The National Labor Relations Board (NLRB) issued a decision Friday recognizing resident advisers at the George Washington University as employees of the university, granting them the right to vote on forming a collective bargaining unit.
The decision sets an important precedent for the future relationship between private universities and academic labor, according to Service Employees International Union (SEIU) local 500.
“The university fragmented the academic community into professors, adjuncts, graduate student workers and RAs,” SEIU communications director Christopher Honey told Eyes On Events, “but this decision will get back these student workers a seat at the table.”
The decision from the NLRB determines the status of student workers at private universities throughout the country as employees of those institutions, Honey said. Private universities curtail the organizing rights of “contingent academic labor,” by emphasizing student workers’ statuses as students before employees, thus negating student workers’ abilities to form a collective bargaining unit.
GWU requires all students other than seniors to live in on-campus housing. Currently, the resident advisers (RAs) ‒ student workers who provide support and resources to residents in campus housing ‒ are paid a stipend that they say doesn’t account for proper compensation because it comes out to below minimum wage when distributed over the amount of time they put into the job. However, RAs don’t pay for their housing because they have to live on campus.
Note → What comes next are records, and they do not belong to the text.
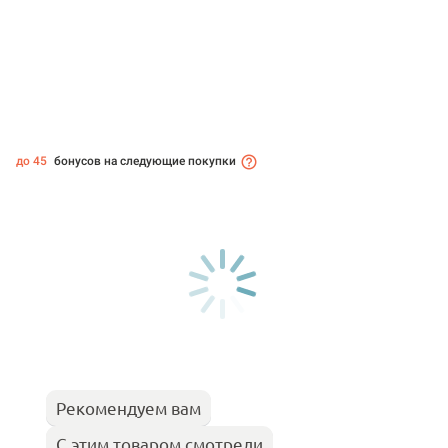
до 45
бонусов на следующие покупки
Рекомендуем вам
С этим товаром смотрели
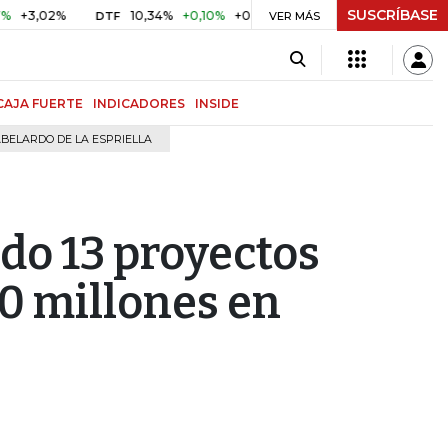
SUSCRÍBASE
02%
10,34%
+0,10%
+0,98%
$ 417,01
+$ 0,05
+0,01
DTF
UVR
VER MÁS
CAJA FUERTE
INDICADORES
INSIDE
BELARDO DE LA ESPRIELLA
do 13 proyectos
0 millones en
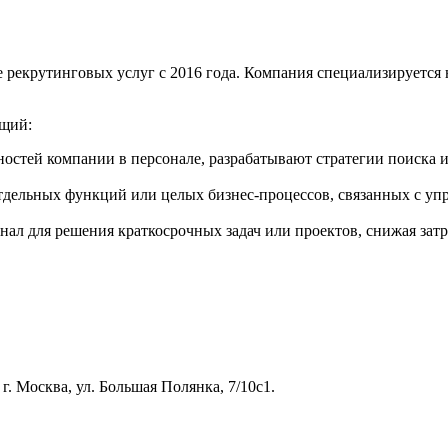
е рекрутинговых услуг с 2016 года. Компания специализируется 
ющий:
ностей компании в персонале, разрабатывают стратегии поиска
отдельных функций или целых бизнес-процессов, связанных с уп
нал для решения краткосрочных задач или проектов, снижая зат
.
г. Москва, ул. Большая Полянка, 7/10с1.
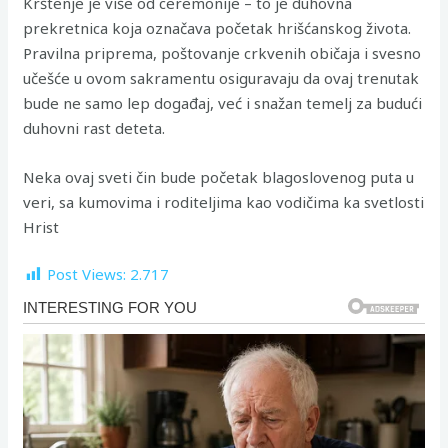
Krštenje je više od ceremonije – to je duhovna
prekretnica koja označava početak hrišćanskog života.
Pravilna priprema, poštovanje crkvenih običaja i svesno
učešće u ovom sakramentu osiguravaju da ovaj trenutak
bude ne samo lep događaj, već i snažan temelj za budući
duhovni rast deteta.
Neka ovaj sveti čin bude početak blagoslovenog puta u
veri, sa kumovima i roditeljima kao vodičima ka svetlosti
Hrist
Post Views:
2.717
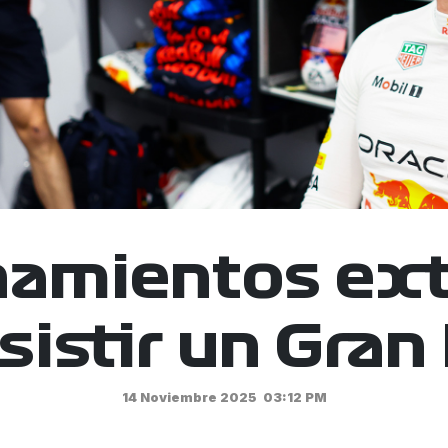
namientos ex
sistir un Gra
14 Noviembre 2025
03:12 PM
If they were to form a collective bargaining unit, they’d have union representation to win a contract that pays them more and clearly defines both the hours they work and the reprimand process, which former RAs told the GW Hatchet is used unfairly by management.
GWU’s RAs filed to form a union in the fall of 2016. The university challenged the petition and the case went to the NLRB for review. If the university hadn’t filed an appeal challenging the resident advisers’ efforts to unionize, pushing the process back by months, the workforce would have been the first unionized student collective bargaining unit at a private university at that time. Such a union would set a precedent for thousands of other student workers at private universities to be able to officially voice their rights as a legally recognizable body of employees, Honey said.
The Washington, DC-based university told the NLRB that the ability for students to unionize would have “profound effects on the inherently educational nature of the relationship between the RAs and the Employer.” However, the NLRB did not accept that argument.
“[T]he Board concluded that such potential conflicts should be left to the parties to resolve through the bargaining process,” wrote Sean R. Marshall, the NLRB acting regional director headquartered in Baltimore, Maryland.
The resident advisor model at GWU is typical among many major private universities across the country. Even if the RAs at GWU don’t vote to unionize, the NLRB decision still provides a national precedent establishing these kinds of student workers as employees of their university and therefore entitled to the right to organize a union to win better contracts for themselves at other private universities.
Marshall stepped in as regional director in overseeing this case because the official who would have performed that function was recused, he said. The NLRB will set for the newly-recognized a date for employees to vote on forming a union.
If the RAs come in union, they will join SEIU local 500, which has represented adjunct professors at GWU since 2004.